Provided passage

Memory Care Guide

Creating Meaning and Purpose

As your loved one experiences memory loss and can no longer make decisions with confidence, they begin to depend on you more and more. However, dependency takes a toll on self-esteem.

To balance this delicate situation, particularly during the early stages of memory loss, encourage your loved one to cultivate life skills. These are skills we all develop and use - things that provide a sense of purpose, accomplishment and individuality.

 

Identify Skills

What activities did your loved one once enjoy? Did they have hobbies or an occupational skill they can still use? Life skills may include painting, sculpting, storytelling, gardening, caring for pets or simply handling household chores. Look for skills that tap into your loved one’s implicit or procedural memory. Once you find a life skill that your loved one treasured, encourage them to use it regularly.

Cultivate Skills

Get your loved one involved in an interest group for older people, or urge them to lead one of their own. Encourage them to use their life skills whenever possible – not only will it stimulate them mentally, but it will also give their days a new purpose.

Connect at Meal Times

Meal times help carers connect with a loved one and nurture their spirit as well as their body. They also provide an opportunity to engage life skills and help your loved one to maintain a sense of security, purpose and meaning.

  • Allow for preferences. Offer your loved one a balanced meal, while providing their favourite foods as often as possible. Encourage them to help select food items, particularly if cooking was a life skill they enjoyed.
  • Keep it simple, yet familiar and dignified. Elaborate table settings can confuse a person with memory loss. Use contrasting colours and encourage independence where possible.

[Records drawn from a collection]
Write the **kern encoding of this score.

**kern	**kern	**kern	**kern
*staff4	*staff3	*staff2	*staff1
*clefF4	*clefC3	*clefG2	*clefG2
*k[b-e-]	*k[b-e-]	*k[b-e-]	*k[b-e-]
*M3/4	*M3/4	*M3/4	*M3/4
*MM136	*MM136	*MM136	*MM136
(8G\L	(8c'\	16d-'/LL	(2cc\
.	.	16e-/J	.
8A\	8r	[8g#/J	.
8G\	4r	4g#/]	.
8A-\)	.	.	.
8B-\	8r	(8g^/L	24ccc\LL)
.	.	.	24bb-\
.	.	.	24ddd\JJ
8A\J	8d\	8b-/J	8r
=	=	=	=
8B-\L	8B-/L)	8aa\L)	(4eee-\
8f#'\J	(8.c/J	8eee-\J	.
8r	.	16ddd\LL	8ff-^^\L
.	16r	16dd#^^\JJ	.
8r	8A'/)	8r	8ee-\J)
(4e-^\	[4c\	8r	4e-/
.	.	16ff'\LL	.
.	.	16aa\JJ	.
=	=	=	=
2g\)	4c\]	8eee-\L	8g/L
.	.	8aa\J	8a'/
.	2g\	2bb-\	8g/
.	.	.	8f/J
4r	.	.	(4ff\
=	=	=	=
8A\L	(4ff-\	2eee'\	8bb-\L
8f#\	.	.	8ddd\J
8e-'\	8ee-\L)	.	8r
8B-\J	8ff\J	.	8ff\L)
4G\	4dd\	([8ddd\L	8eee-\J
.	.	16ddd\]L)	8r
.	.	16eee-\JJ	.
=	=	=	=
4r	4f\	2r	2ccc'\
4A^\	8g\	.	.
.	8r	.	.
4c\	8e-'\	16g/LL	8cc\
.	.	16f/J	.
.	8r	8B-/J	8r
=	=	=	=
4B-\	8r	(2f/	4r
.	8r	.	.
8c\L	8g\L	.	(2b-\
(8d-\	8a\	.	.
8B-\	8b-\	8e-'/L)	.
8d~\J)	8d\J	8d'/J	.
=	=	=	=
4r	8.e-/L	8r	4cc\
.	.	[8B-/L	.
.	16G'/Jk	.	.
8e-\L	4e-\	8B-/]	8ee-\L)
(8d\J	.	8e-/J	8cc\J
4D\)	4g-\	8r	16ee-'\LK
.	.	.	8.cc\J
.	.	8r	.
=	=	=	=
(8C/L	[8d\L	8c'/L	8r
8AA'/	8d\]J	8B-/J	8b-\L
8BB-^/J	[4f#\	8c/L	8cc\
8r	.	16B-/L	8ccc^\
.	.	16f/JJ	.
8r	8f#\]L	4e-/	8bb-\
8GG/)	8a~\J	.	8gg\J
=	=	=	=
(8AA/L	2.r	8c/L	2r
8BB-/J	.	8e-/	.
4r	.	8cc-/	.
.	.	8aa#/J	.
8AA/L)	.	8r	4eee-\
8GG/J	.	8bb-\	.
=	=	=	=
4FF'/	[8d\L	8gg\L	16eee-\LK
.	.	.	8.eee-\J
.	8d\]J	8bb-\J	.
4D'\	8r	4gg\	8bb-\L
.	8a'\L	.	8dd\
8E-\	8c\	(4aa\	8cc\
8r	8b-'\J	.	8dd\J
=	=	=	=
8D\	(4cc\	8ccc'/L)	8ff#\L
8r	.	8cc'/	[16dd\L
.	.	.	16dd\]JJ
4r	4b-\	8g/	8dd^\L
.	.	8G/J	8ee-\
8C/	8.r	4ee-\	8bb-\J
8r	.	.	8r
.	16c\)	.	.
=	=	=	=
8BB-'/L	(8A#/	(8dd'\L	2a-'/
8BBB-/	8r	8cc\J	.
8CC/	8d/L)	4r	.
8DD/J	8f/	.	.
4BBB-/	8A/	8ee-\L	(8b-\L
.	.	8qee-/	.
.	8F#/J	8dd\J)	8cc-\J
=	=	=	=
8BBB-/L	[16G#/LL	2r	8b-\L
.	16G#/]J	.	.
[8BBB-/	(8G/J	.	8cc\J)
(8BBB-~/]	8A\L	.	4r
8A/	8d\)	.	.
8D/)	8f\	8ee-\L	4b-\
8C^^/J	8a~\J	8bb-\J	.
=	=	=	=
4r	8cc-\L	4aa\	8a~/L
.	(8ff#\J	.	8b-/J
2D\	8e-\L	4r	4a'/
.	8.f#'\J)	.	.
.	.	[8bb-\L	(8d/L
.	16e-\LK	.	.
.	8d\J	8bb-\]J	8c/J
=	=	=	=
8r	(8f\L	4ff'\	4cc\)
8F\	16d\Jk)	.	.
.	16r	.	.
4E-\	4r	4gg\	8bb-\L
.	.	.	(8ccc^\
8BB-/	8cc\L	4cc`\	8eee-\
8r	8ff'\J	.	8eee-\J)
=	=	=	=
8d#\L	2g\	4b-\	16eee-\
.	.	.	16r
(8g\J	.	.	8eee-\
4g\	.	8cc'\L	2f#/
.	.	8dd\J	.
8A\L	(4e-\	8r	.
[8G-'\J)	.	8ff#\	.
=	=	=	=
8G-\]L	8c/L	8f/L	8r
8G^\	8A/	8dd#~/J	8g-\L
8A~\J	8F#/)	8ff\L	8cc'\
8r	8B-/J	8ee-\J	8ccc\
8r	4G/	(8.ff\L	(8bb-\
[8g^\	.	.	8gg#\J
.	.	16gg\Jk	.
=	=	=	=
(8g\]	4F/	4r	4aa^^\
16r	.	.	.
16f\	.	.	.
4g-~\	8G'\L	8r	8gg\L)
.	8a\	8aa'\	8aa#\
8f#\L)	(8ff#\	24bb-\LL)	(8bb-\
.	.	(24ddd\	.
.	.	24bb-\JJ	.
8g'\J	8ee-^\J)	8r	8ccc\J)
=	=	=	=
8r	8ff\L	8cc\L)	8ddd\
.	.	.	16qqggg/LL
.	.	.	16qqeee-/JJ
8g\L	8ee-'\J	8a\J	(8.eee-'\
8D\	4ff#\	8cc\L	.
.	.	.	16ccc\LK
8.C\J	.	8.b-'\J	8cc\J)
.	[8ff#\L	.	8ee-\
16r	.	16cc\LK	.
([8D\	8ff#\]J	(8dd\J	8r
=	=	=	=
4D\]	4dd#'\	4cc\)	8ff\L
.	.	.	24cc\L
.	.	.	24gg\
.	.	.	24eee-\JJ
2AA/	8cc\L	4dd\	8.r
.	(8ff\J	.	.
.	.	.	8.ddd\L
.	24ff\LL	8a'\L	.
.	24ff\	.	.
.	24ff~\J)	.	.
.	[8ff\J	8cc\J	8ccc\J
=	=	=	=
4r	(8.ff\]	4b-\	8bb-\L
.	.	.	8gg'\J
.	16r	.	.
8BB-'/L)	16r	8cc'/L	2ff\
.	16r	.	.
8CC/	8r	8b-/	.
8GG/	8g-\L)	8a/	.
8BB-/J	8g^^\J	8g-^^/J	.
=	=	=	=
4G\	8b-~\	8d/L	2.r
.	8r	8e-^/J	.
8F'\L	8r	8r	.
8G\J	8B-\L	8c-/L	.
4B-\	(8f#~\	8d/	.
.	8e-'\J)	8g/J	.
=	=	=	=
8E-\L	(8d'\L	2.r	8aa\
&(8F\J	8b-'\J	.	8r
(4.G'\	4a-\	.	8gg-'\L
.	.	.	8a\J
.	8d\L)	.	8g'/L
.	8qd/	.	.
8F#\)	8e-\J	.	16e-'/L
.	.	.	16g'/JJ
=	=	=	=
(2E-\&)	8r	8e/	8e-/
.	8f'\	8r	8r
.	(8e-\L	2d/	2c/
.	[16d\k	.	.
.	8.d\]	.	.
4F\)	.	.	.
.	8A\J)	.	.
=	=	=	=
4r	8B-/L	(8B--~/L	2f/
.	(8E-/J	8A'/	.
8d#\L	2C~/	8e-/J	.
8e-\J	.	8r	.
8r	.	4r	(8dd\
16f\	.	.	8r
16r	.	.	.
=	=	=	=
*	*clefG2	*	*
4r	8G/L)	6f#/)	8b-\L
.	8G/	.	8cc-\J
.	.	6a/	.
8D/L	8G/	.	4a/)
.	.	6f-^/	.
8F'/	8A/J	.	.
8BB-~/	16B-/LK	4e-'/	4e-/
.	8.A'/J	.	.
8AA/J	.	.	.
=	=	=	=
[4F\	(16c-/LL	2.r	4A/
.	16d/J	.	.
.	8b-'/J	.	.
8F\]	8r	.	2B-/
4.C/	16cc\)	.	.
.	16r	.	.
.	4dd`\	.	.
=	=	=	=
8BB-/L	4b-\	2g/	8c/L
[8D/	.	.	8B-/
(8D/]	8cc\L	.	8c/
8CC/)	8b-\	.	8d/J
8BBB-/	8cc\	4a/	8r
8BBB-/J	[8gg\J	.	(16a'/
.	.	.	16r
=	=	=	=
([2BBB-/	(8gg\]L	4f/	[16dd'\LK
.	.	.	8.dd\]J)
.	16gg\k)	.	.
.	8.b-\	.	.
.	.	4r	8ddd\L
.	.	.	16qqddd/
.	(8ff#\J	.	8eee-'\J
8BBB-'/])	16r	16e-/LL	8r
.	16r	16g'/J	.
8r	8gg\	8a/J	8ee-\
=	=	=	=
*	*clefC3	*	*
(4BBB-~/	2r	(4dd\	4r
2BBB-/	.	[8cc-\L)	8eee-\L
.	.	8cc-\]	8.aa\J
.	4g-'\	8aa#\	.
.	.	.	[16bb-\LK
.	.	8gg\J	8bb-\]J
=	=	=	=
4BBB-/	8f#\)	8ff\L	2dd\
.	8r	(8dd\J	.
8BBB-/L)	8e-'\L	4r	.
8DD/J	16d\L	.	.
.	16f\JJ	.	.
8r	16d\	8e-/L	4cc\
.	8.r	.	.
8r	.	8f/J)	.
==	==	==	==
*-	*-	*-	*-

What to work on
1/ What effect does the memory care guide say elaborate table settings can have on a person with memory loss?
2/ Transcribe the stretch of the memory care guide from "Identify Skills" through "use it regularly.".

Numbered answers
1/ They can confuse a person with memory loss.

2/
Identify Skills

What activities did your loved one once enjoy? Did they have hobbies or an occupational skill they can still use? Life skills may include painting, sculpting, storytelling, gardening, caring for pets or simply handling household chores. Look for skills that tap into your loved one’s implicit or procedural memory. Once you find a life skill that your loved one treasured, encourage them to use it regularly.